In previous posts we explored the need for honesty in quieting the mind, in understanding our mental contents, and our reactions to others. Another facet that can be explored in contemplative practice is communicating with others.
We need to look very honestly and carefully at what is occurring in the process of our communicating with others. It is first imperative to take an honest look at what exactly we are trying to accomplish in the communication. On the surface it may seem obvious, but a very deep honest contemplative investigation may reveal that there are much deeper objectives.
We may think that in our communications that we’re simply responding to another’s statements or providing information that is of interest or use to another. But, ask yourself precisely why you’re transmitting this particular information or responding in this particular way. Could it be that underlying this is a desire to be liked or admired by the other, to look intelligent or wise, or perhaps a need to be agreed with, or the desire to convince the other that you are correct, or even a need to feel superior to the other person? In other words is the communication serving for you a psychological function?
If it is, don’t feel bad, this is normal and human. It’s perfectly OK. But realizing the underlying agenda will not only help us to understand our own psychology, but also perhaps change our communications, making them more honest and sincere.
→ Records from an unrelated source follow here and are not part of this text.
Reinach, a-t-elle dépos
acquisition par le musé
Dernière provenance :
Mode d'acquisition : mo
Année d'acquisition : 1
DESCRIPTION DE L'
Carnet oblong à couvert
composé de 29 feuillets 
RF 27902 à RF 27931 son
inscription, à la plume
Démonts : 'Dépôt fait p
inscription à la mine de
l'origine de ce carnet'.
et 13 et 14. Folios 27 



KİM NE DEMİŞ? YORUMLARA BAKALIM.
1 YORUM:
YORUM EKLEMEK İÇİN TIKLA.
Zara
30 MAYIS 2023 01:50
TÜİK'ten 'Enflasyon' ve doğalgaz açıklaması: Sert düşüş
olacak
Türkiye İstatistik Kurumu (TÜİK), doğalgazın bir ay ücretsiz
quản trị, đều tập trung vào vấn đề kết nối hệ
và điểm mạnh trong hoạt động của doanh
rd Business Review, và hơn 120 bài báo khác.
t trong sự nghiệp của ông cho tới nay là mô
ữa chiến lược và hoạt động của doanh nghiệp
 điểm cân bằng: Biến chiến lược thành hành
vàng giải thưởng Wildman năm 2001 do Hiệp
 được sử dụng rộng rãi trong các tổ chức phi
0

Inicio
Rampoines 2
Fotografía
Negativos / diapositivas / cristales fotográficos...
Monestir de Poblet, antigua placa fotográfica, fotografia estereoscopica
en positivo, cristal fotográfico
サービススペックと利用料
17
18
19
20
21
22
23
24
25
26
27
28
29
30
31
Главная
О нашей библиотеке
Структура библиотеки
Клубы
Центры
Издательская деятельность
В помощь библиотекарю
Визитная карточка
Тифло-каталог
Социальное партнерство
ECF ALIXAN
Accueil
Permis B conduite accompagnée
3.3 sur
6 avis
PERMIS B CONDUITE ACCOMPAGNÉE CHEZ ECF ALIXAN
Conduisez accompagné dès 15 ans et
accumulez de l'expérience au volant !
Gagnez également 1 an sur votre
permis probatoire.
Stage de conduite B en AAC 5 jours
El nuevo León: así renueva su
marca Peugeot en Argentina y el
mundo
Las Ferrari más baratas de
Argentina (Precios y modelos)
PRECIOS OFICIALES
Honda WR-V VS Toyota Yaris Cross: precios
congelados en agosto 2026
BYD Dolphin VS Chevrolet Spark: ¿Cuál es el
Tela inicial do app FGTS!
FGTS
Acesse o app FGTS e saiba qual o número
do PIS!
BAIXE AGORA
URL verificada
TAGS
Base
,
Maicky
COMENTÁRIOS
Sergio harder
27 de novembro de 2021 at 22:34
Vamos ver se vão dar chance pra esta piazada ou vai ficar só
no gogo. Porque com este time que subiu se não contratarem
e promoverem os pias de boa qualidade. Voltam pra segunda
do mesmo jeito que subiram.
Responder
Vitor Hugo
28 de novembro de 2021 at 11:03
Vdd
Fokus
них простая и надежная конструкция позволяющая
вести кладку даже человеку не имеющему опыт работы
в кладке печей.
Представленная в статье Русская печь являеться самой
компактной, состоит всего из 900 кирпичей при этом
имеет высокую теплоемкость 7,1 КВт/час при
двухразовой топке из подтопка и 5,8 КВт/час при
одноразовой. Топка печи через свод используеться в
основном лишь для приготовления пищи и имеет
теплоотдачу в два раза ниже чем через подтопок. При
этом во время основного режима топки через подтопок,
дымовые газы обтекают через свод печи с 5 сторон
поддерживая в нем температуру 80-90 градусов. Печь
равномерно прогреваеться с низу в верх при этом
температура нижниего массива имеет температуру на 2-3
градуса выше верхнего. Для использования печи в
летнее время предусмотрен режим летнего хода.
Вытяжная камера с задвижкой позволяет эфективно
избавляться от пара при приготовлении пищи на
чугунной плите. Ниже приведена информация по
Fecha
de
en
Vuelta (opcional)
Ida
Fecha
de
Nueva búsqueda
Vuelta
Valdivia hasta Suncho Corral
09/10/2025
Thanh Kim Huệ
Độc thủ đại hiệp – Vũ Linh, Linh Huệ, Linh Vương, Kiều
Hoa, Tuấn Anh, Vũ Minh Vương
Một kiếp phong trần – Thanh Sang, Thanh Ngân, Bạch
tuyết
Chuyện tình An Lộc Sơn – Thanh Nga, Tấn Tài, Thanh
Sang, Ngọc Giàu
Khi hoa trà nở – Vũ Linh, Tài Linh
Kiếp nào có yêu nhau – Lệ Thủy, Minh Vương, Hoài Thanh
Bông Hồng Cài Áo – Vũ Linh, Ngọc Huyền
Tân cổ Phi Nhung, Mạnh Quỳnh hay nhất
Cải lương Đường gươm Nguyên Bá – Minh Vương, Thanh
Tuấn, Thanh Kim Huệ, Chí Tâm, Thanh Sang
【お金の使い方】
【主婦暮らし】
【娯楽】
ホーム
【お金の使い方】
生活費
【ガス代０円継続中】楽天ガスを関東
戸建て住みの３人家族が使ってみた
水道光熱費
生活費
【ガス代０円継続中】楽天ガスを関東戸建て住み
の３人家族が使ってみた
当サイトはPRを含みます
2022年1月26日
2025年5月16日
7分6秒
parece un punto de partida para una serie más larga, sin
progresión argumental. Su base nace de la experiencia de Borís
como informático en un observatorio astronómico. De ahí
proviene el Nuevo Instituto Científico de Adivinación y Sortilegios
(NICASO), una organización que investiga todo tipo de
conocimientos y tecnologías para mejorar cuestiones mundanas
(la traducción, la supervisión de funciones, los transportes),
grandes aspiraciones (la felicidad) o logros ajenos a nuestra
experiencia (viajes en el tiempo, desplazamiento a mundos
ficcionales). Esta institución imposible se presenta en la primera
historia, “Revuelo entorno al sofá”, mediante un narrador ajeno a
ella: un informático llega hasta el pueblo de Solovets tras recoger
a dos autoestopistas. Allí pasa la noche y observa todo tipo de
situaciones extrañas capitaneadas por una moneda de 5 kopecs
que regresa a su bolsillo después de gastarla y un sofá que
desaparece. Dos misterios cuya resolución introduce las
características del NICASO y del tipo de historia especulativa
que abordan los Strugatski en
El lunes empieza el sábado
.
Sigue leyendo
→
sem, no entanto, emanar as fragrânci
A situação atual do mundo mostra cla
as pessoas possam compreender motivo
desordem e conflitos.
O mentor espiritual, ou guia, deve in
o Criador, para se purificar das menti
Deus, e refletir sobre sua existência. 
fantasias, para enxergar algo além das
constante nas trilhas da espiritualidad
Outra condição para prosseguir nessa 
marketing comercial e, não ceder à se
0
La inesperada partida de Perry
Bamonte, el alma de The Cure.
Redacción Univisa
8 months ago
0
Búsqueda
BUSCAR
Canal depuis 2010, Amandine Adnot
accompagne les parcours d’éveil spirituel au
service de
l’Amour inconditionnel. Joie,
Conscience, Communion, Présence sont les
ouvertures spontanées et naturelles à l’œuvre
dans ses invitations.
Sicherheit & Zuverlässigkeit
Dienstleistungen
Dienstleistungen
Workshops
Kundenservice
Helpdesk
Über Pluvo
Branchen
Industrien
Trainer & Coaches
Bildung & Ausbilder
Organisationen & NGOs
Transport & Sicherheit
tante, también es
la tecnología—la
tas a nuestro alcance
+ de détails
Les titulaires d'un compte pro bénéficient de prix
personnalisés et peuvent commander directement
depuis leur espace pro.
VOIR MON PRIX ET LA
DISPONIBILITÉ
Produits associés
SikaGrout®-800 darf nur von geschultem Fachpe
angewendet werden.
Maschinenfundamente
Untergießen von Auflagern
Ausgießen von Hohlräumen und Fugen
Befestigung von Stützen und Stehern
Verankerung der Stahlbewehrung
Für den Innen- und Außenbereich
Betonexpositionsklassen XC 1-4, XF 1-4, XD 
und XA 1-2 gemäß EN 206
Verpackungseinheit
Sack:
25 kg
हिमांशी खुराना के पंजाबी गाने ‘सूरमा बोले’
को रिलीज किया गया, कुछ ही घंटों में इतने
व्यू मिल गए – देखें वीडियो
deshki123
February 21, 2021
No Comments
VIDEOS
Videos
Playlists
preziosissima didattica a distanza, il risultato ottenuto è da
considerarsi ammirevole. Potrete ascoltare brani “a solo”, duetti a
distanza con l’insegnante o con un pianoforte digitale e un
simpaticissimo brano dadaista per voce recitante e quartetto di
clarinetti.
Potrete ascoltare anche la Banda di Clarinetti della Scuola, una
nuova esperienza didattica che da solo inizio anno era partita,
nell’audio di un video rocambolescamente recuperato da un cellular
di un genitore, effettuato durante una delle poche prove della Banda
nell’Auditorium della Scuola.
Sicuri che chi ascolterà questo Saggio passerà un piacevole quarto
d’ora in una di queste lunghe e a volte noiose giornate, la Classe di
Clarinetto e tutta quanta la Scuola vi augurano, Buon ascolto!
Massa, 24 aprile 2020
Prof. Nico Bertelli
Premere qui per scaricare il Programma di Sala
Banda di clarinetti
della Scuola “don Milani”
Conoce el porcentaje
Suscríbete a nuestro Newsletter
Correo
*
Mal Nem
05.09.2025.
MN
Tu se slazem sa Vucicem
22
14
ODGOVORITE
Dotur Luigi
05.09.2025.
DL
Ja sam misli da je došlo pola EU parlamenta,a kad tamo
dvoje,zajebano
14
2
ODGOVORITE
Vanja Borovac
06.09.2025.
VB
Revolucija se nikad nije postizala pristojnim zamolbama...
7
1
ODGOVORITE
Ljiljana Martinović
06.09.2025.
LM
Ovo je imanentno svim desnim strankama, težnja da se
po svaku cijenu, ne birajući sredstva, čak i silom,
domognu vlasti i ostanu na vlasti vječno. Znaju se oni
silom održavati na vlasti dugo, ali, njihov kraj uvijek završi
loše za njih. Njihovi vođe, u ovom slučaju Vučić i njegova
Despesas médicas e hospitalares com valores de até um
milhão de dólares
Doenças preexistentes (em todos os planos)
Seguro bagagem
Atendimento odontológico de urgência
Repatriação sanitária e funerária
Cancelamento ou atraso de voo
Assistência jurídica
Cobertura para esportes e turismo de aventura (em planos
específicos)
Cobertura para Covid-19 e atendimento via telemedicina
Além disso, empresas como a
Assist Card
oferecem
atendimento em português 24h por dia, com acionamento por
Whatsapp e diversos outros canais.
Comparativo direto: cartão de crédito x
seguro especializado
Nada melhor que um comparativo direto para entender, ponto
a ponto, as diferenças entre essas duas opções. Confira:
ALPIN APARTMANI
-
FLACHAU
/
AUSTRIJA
Once we have identified our real objectives in the communication, we can then look at the objectives of the other person. What is it that they really want from us? The underlying needs may be similar to our own or quite different. That doesn’t matter. What makes a difference is to know what the objective is and craft our response to what it is that they are trying to accomplish.
If the other person’s objective is to be agreed with or convince you that they are correct, we can tailor our answer by recognizing and communicating what we do agree with within the communication, while holding off disagreeing with the parts we don’t. Immediately disagreeing with the other person will not result in a satisfying communication. Rather it is likely to harden the others opinion and elicit emotions that can make it even more difficult to communicate.
It is not necessary to be dishonest or manipulative. It is only necessary to understand the underlying agenda and work with it rather than causing friction by working against it. This is true both with yourself and the other person. Contemplate deeply and honestly regarding what is actually transpiring in the communication and have a much more satisfying interpersonal interaction.
Let’s be honest and look at our communications with others deeply and clearly.